The unofficial system is pretty similar to the official one on the surface. The goal was to have the same separation:

  • Category
  • Design ID
  • Element ID

But it turns out we as a community didn't know (in some cases we still don't know) all design IDs. This made Bricklink, LDraw (and by extension Rebrickable since they use these sources) focus on giving each variation a unique number - a part ID, if you will.

This part ID is in many cases named after a specific pattern. It goes something like this: [design ID][letter][letter ID]. In LDraw they use p as a letter, for instance, for pattern. You can see another smiley face as #3004p0b, for instance.

The 3004 again. Another smiley face, another number.

Many exceptions exist. How do we handle mold differences? And some sources doesn't use p for pattern, but d for decoration. The differences are especially apparent for older bricks.

There's a lot of interesting history to read up on about the different part systems and how they came to be. It is not the focus of this article, but if you're interested I recommend these links:

Limits and oddities

The perceptive reader might already notice a few things that seems weird. What about name and color? Aren't these pretty distinctive identifiers?

Well, no. When it comes to names there's no real standard, which makes them useless for piece categorization. Everyone names their pieces differently. It doesn't matter if two parts are named "Brick 1x2" and "Linus's mother" - they could still be related. Names are a property, not an identifier.

And colors? Well, as it turns out, colors are really a community construct. TLG doesn't really think about colors - they think about materials. They still call "Tan" after a color (Brick Yellow) - but they think of it as a material with a specific ID. This lets them differ between different mixes of rubber and plastic. But the material is really just another property - not something that is useful enough to identify a piece on its own.

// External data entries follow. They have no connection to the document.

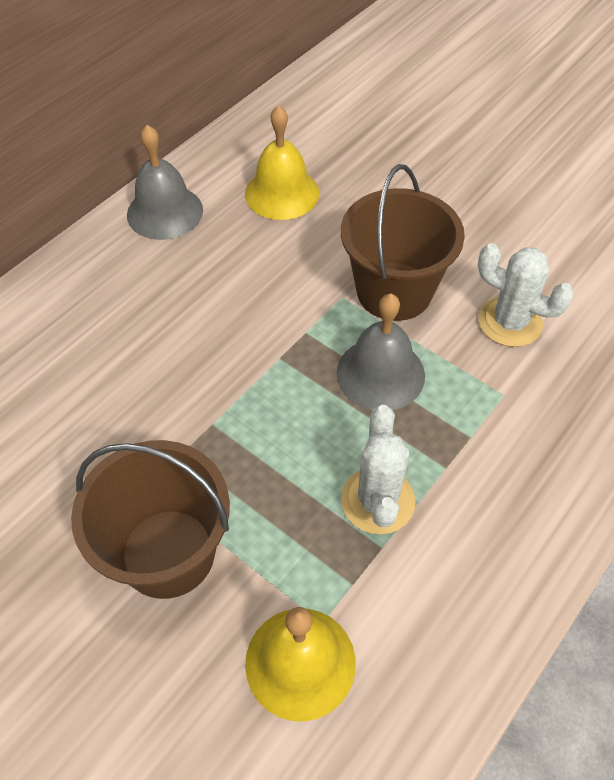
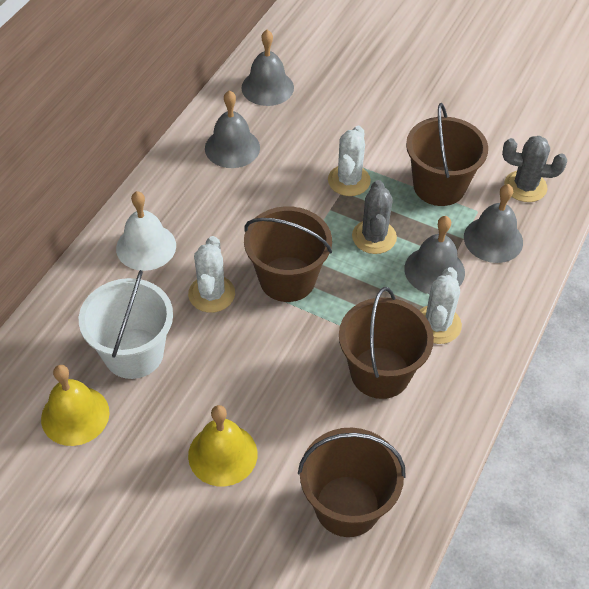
brown bucket: 2 -> 4
grey bell: 2 -> 4
grey cactus: 0 -> 2
white bell: 0 -> 1
white bucket: 0 -> 1
white cactus: 2 -> 3

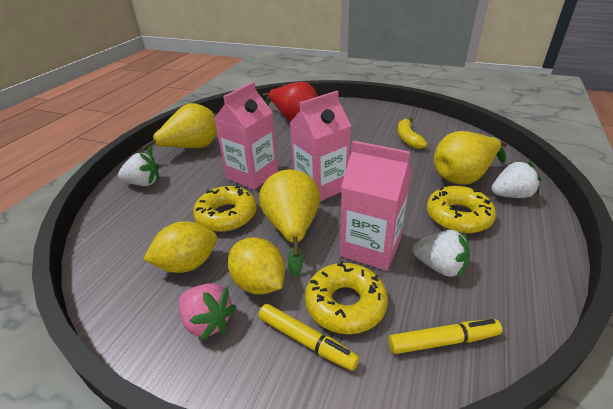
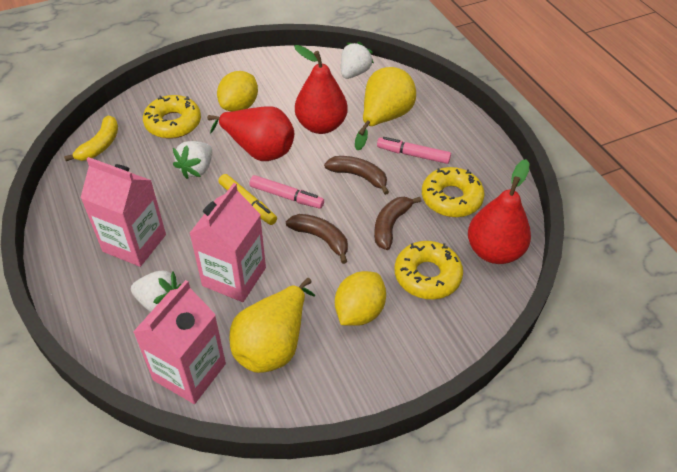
brown banana: 0 -> 3
pink marker: 0 -> 2
pink strawberry: 1 -> 0
red pear: 1 -> 3
yellow marker: 2 -> 1
yellow pear: 3 -> 2

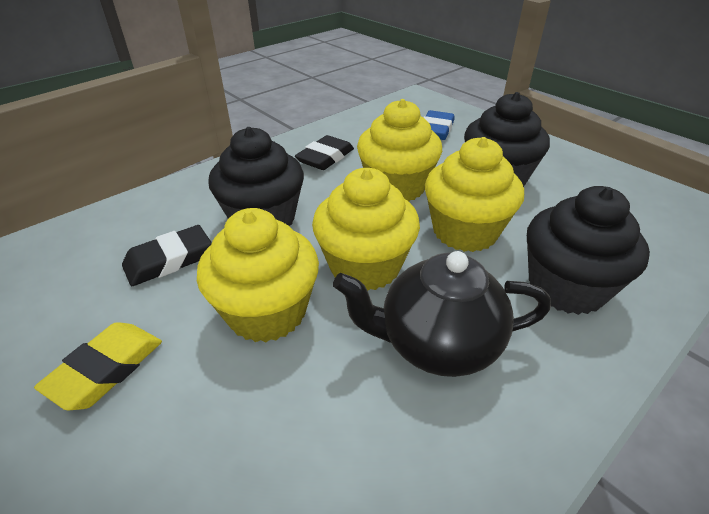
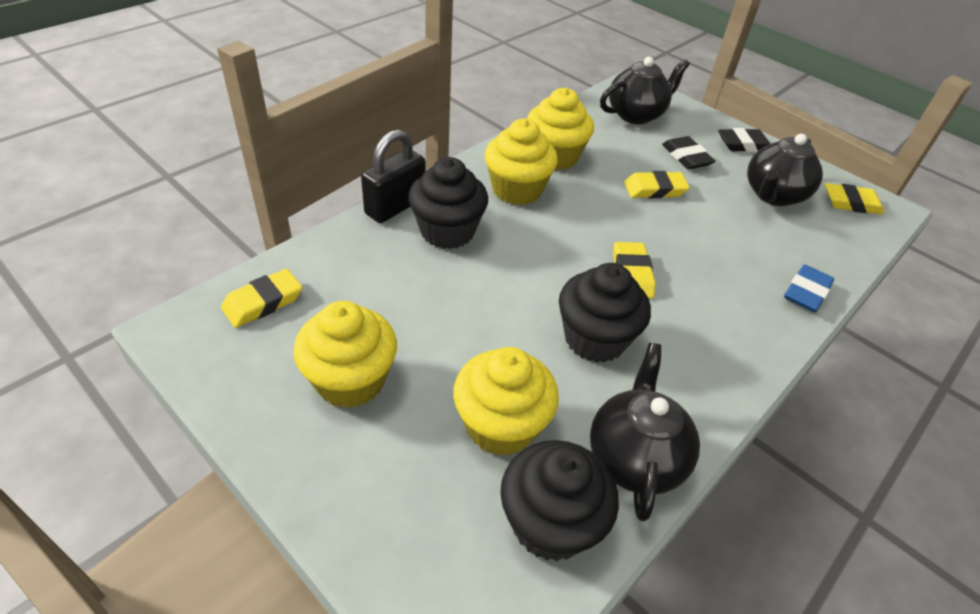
black padlock: 0 -> 1
black teapot: 1 -> 3
yellow eraser: 1 -> 4

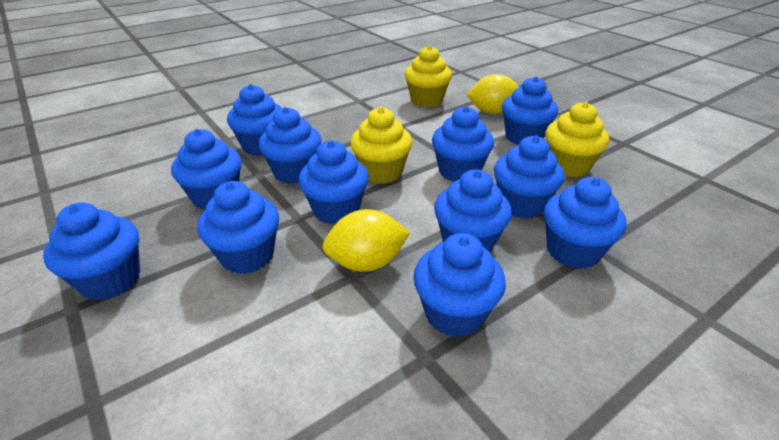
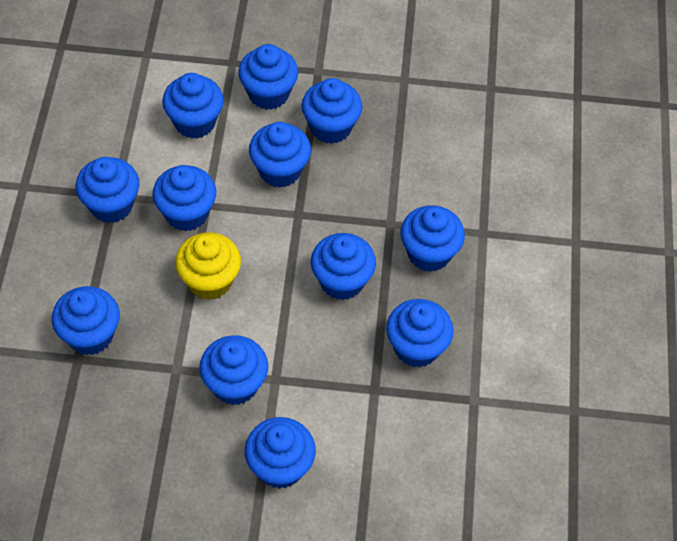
yellow cupcake: 3 -> 1
yellow lemon: 2 -> 0

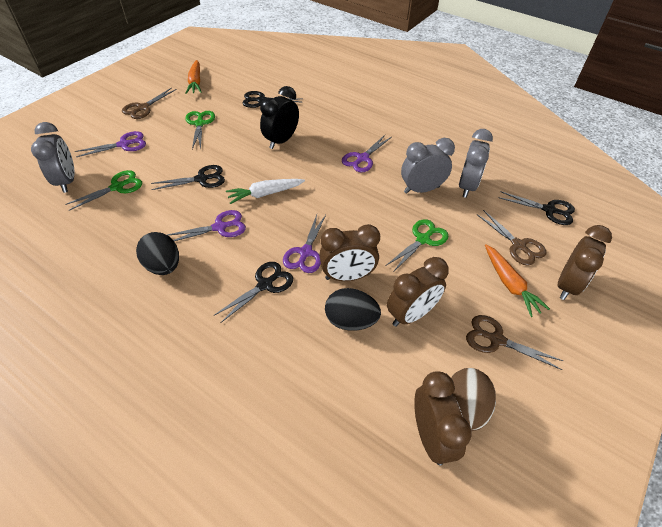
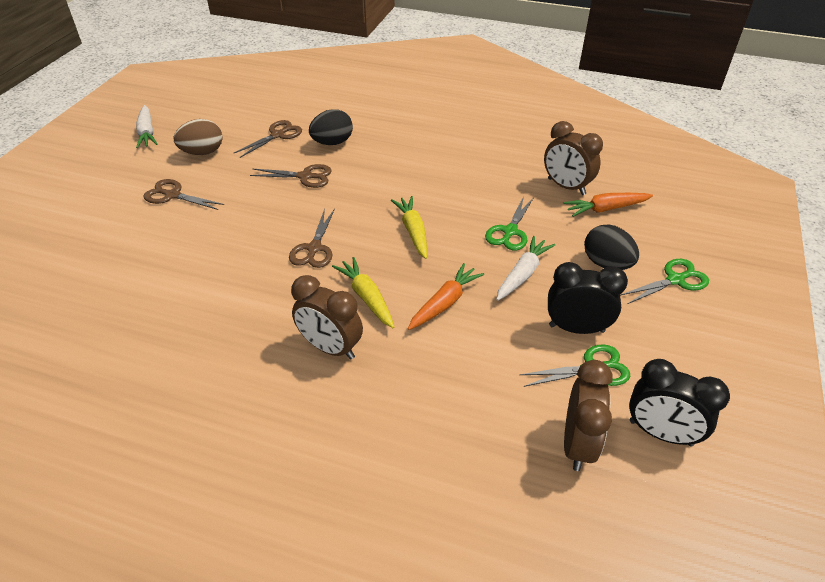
black clock: 1 -> 2
black scissors: 4 -> 0
brown clock: 4 -> 3
brown scissors: 3 -> 4
grey clock: 3 -> 0
purple scissors: 4 -> 0
white carrot: 1 -> 2
yellow carrot: 0 -> 2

We've also talked a great deal about part IDs, but hardly anything about part categories. I'll make it short: the categories are handled differently everywhere. A challenge in itself.

Combining the systems

The primary challenges we have are three:

  1. How do we map parts that have different element IDs?
  2. From the sources that only gives us part ID, how can we figure out the element ID?
  3. What category system can we use?

Mapping element IDs

This is by far the hardest, as there is only one way: mapping them by hand. LDraw provides some data - it never removes a part, but indicates if it has been "moved" to another number. Rebrickable and Bricklink are otherwise good bets. There's a very active community at both places mapping parts and part relations. For my part, I decided to leave this task for the time being.

Turning part IDs into design ID and element ID

This task, however, can be solved. Given a part number from sources using the unofficial system we can attempt to extract the design ID by these rules:

  • If the part ID starts with a number (0-9) and contains a letter (a-z), the part ID is the number before the letter.
  • If the part ID starts with a letter, it is the design ID itself.

This system isn't perfect, but it handles most cases. I wrote a small script that does just this which I use for LDraw, Rebrickable and Bricklink.

Working with categories

Now, categories aren't the easiest bunch either. As said, all sources have different categories. My first attempt was to use Brickset's categories - they were imported directly from LEGO. Thing is, they weren't very usable and the mapping not the best thanks to multiple spacing and spelling errors. So I built a new system based on that with a few strategies in mind:

  • We want to use as little genres as possible (Fabuland, Belville, Scala) except when they might affect compatibility (Constraction, Duplo, System, Technic)
  • If possible, start broad and expand when needed
  • If one source mixes pieces another source might have in two categories we're forced to put them in the same category

This worked quite well. Aside from some necessary sacrifices - we had to put tiles and plates in the same category, for instance - you can see it in action in the parts reference.

Story Time

Steve and John did their job every day, yet they never stopped to consider that their tools might be too small for the task. After all: everything is cool when you're part of a team.